Researchers looked at so-called “superutilizer” patients who require a disproportionate amount of medical resources – in part because they’re poor or don’t have someone to look out for them when they leave the hospital. Their study, published in The New England Journal of Medicine, found these patients don’t avoid rehospitalization even if nurses, social workers and community health workers are looking out for them after they’ve been discharged.

The readmission rate was 62.3% within six months of discharge for patients who got that extra support versus 61.7% for those who did not.

It’s the first solid test of the hotspotting concept, which has been growing in popularity around the U.S. based on the belief that providing extra services to the superusers will keep them out of the hospital.

The New Jersey-based Camden Coalition of Healthcare Providers, which created and helped spread the hotspotting concept, helped coordinate the study.

It was led by Amy Finkelstein, a professor of economics at the Massachusetts Institute of Technology, in Cambridge, who said it’s an example of why innovative programs that seem to save money and benefit patients need to be tested to see if they are really working.

The test was set up in consultation with Dr.
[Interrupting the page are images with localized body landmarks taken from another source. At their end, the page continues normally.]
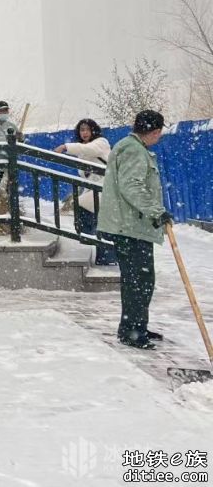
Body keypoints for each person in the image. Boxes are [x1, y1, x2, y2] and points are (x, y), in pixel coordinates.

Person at [96, 110, 173, 350]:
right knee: (139, 280)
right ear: (155, 132)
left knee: (138, 279)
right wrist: (156, 211)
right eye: (159, 134)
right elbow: (132, 186)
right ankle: (132, 331)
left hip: (130, 225)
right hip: (129, 226)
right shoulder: (134, 150)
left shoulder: (129, 146)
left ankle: (136, 326)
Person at [54, 118, 115, 265]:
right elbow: (87, 176)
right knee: (101, 223)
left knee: (100, 221)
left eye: (88, 129)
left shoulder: (101, 142)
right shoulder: (82, 149)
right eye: (82, 130)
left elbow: (90, 150)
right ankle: (104, 255)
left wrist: (65, 147)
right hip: (95, 190)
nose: (85, 133)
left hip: (107, 188)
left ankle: (106, 254)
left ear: (94, 130)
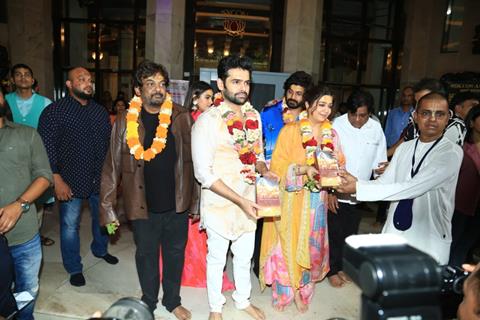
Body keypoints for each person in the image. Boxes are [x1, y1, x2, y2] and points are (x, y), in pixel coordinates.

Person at [99, 60, 197, 320]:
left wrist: (195, 203)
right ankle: (149, 300)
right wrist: (107, 209)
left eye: (162, 84)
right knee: (146, 255)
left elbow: (193, 163)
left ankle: (173, 300)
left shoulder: (181, 116)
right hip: (142, 204)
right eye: (150, 83)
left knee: (175, 254)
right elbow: (112, 166)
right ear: (137, 90)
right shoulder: (124, 120)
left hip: (177, 204)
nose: (158, 89)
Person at [192, 55, 273, 320]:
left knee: (244, 256)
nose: (243, 88)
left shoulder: (255, 116)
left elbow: (258, 154)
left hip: (249, 200)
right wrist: (239, 200)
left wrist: (264, 169)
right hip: (220, 203)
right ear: (220, 83)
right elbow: (203, 173)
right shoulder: (207, 121)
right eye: (236, 81)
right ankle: (216, 307)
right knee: (217, 258)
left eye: (247, 82)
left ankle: (242, 300)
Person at [337, 93, 463, 264]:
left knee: (421, 288)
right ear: (415, 116)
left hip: (428, 236)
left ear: (448, 117)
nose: (432, 119)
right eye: (426, 113)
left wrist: (359, 187)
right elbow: (385, 182)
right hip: (396, 232)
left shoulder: (450, 152)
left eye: (439, 114)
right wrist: (355, 182)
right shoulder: (405, 148)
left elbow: (413, 187)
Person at [260, 85, 341, 312]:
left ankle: (303, 291)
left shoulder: (332, 135)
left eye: (329, 105)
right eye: (321, 104)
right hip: (292, 198)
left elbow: (338, 163)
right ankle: (287, 292)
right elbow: (277, 166)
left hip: (317, 201)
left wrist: (336, 174)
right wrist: (303, 170)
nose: (325, 110)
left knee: (311, 247)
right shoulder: (291, 131)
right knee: (287, 244)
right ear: (308, 104)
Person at [38, 67, 117, 287]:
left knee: (105, 219)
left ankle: (101, 249)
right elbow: (46, 148)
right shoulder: (55, 112)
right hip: (70, 181)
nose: (87, 83)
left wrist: (112, 175)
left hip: (99, 179)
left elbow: (109, 145)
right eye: (81, 79)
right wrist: (56, 179)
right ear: (69, 85)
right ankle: (73, 267)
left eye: (89, 79)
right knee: (70, 225)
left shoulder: (100, 111)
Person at [253, 71, 314, 278]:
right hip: (269, 176)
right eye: (290, 91)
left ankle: (288, 269)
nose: (293, 96)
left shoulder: (310, 118)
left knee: (292, 224)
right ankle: (262, 267)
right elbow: (257, 141)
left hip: (297, 178)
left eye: (299, 93)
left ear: (305, 97)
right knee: (266, 222)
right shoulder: (269, 112)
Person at [177, 81, 234, 291]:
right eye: (208, 97)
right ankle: (193, 272)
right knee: (193, 230)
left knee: (205, 231)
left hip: (210, 179)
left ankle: (203, 271)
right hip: (192, 182)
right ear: (194, 99)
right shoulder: (187, 121)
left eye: (213, 97)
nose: (212, 102)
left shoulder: (211, 119)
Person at [327, 90, 387, 287]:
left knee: (350, 233)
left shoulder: (376, 128)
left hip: (361, 191)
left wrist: (381, 176)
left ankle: (343, 266)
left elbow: (380, 159)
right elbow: (326, 159)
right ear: (348, 112)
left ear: (370, 113)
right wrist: (330, 191)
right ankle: (332, 270)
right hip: (337, 190)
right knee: (334, 232)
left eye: (363, 115)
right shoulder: (337, 125)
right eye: (354, 115)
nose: (358, 120)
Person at [0, 101, 53, 320]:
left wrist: (19, 205)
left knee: (26, 290)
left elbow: (44, 176)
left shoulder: (27, 134)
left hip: (23, 234)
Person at [5, 64, 55, 247]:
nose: (23, 78)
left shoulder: (45, 103)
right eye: (18, 74)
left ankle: (34, 235)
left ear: (33, 80)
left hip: (37, 157)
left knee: (37, 196)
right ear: (12, 80)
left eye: (27, 74)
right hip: (11, 157)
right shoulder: (5, 101)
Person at [449, 105, 480, 267]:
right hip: (460, 205)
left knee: (467, 245)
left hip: (478, 208)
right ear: (472, 123)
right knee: (453, 243)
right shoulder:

Jeffrey Brenner when he was director of the Coalition. He and his organization “completely embraced this,” Finkelstein told Reuters Health in a telephone interview. “The program received a lot of accolades,” she noted. “Dr. Brenner said, ‘We think what we’re doing is having an impact, but we won’t know until we do a randomized evaluation. If it doesn’t work, we need to figure out why and try something else.’ “

Brenner, in a phone interview with Reuters, expressed disappointment with the findings from the trial, but said the program is evolving.

“When we started this 10 years ago, the dominant belief was this was a coordination problem. As we got deeper into the work it became clear that even if you did a great job of navigating and coordinating services, there was a fundamental failure of these services to deliver what these patients need,” he said. The newest incarnations of the program are trying to address that.

Hotspotting was created to deal with the fact that 5% of patients – the superutilizers – eat up 50% of the money devoted to healthcare in the United States each year. The top 1% of these superusers account for nearly one quarter of the spending.

All 800 patients in the study had been hospitalized twice in the previous six months and had at least two long-term health conditions. They also had at least two of these elements complicating their lives: homelessness, an active drug habit, a need to take at least five medicines, an inability to access social services, no social support or a mental health problem.

Finkelstein said more such tests need to be done, noting that less than 20% of the studies that examine healthcare delivery interventions are randomized trials versus 80% of medical treatment studies.

Doing a randomized test is “something we do as a matter of course in medicine,” she said. “We need to get to that place in healthcare delivery.”

Dr. Brenner, who is now senior vice president of integrated health and social services at UnitedHealthcare, said he is using the insurance company’s large database to try different hotspotting approaches in real time, setting up statistical control groups to try to better estimate what is really working.

For example, he said, a new program to immediately place homeless patients in a home at discharge has cut the cost of caring for these superusers by perhaps 35% to 40% compared to the costs accrued by patients who are placed in a homeless shelter instead.

That program is in 12 states and is going to be scaled up to 30 states, he said.